Open LindseySaari opened 7 months ago
Notes from CoP meeting:
slack-notifier
gem? blog post hereslack-notifier
? example of why dead jobs matter: a veteran submits a form and it fails to submit. It retries 25 times and becomes a dead sidekiq job. That form will not be submitted.
Keep in mind to NOT send information in the Arguments field, since that can contain PII.

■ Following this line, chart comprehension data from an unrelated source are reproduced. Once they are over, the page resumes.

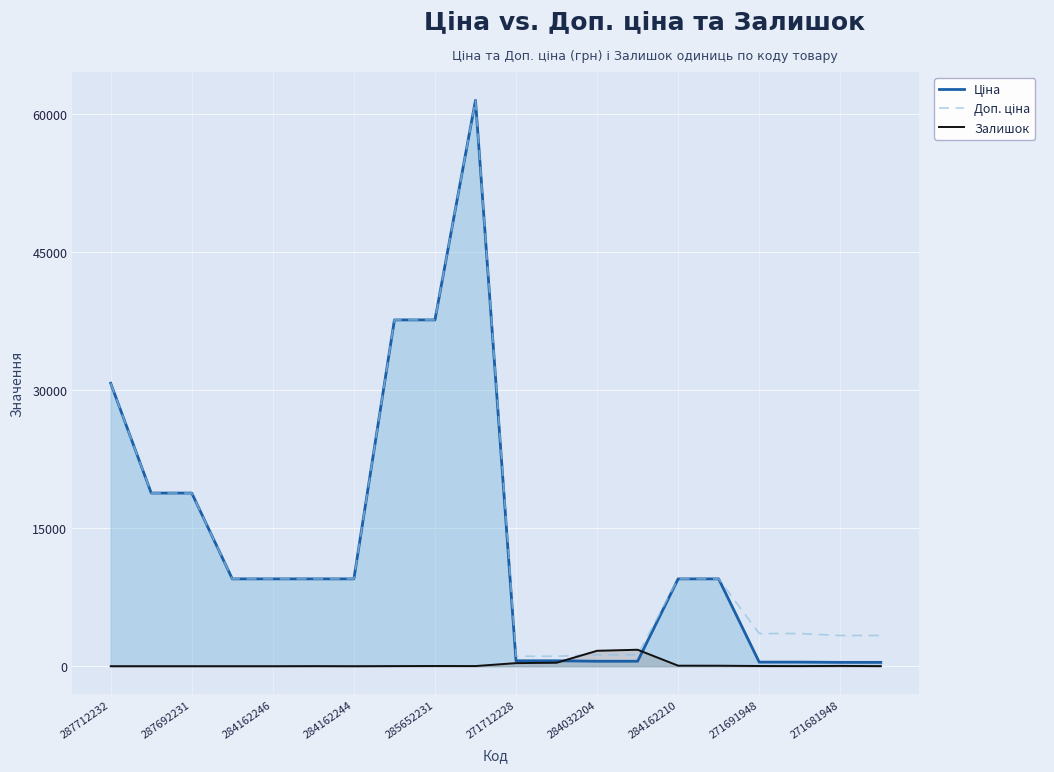

After their last crossing, which series has the higher values: Ціна or Залишок?

Ціна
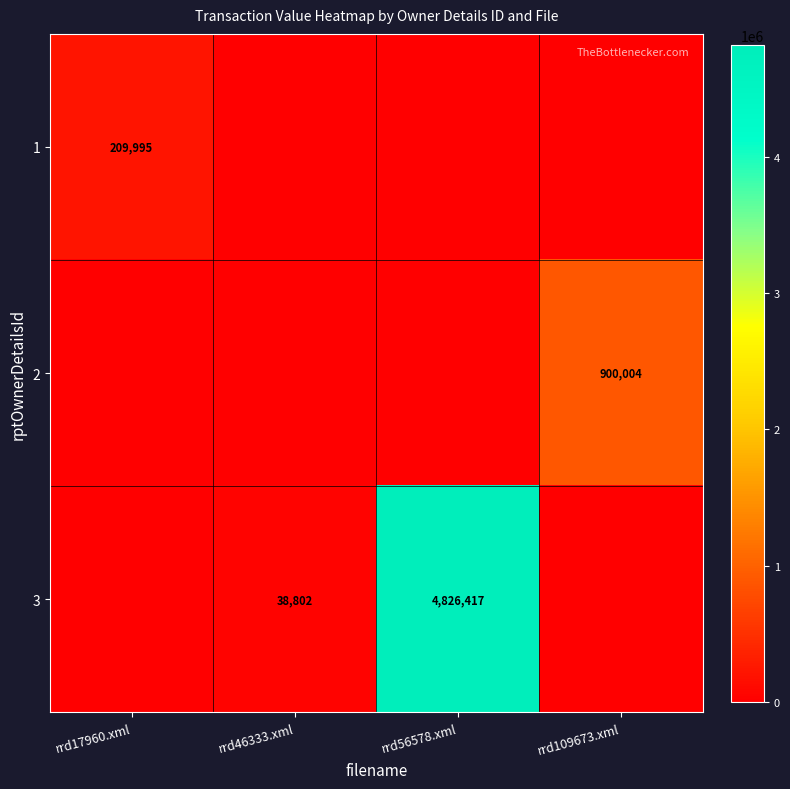

Is it true that 3 equals 4826417 at rrd56578.xml?

True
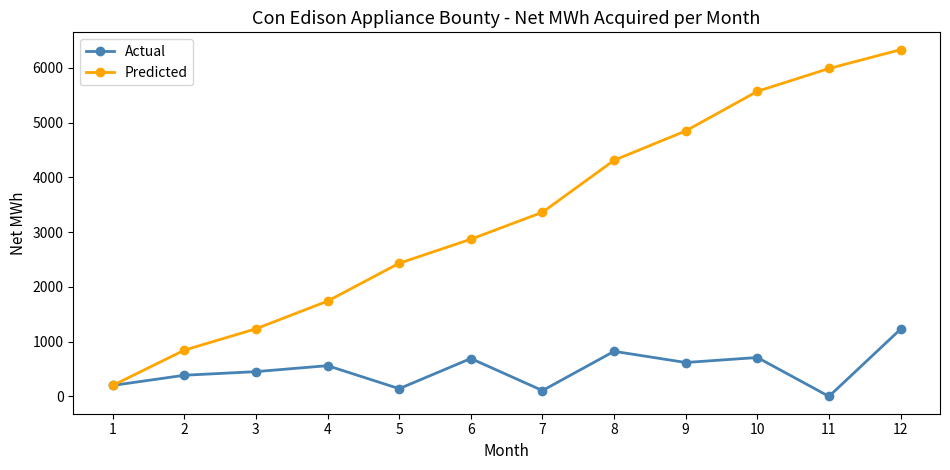

What is the difference between the Actual values at 2 and 8?

437.1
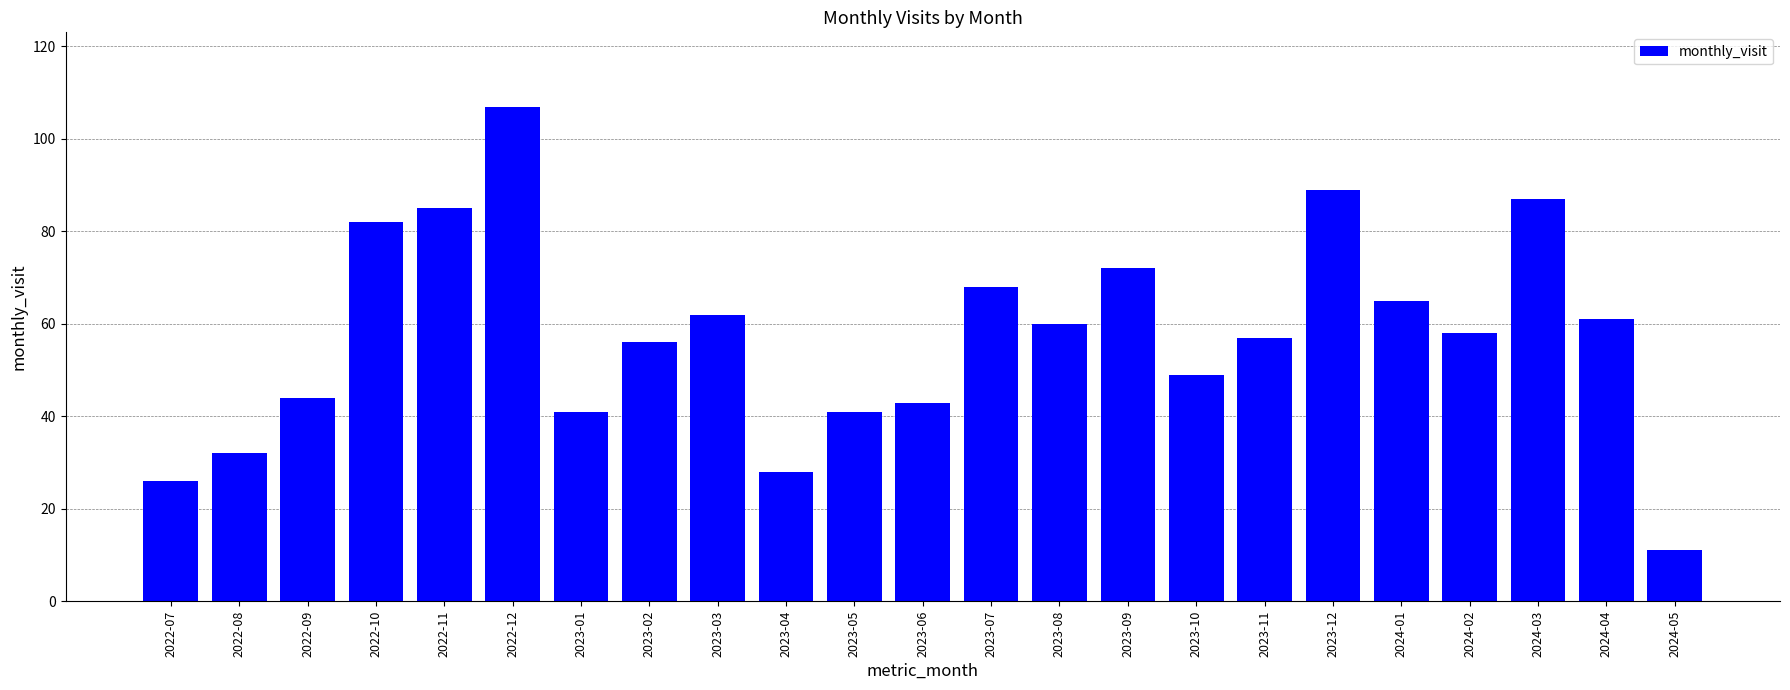

What is the greatest value displayed?

107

Something like this could be done:
class SidekiqDeadQueueRescue
def call(worker, job, queue)
begin
yield
rescue => e
if job['retry_count'].to_i + 1 >= worker.class.get_sidekiq_options['retry']
# Log or take action here
Rails.logger.error("Job #{job['jid']} is going to the dead queue: #{e.message}") # OR SEND A SLACK MESSAGE
# Optionally, send metrics or alerts to Datadog here
end
# Re-raise the exception to let Sidekiq handle it
raise e
end
end
end
require 'sidekiq_dead_queue_rescue'
Sidekiq.configure_server do |config|
config.server_middleware do |chain|
chain.add SidekiqDeadQueueRescue
end
end
Description
During the COLA maintenance, we observed a high number of job retries. This led us to evaluate our approach to automated retries and consider the visibility of dead jobs in Sidekiq. Currently, our main source of insight into these dead jobs is the Sidekiq UI. Sidekiq jobs typically retry 25 times with exponential backoff before being moved to the dead queue. Once in the dead queue, these jobs remain inactive unless manually retried. We should think through implementing alerts for when jobs enter the dead queue, or possibly creating a Datadog dashboard for better monitoring.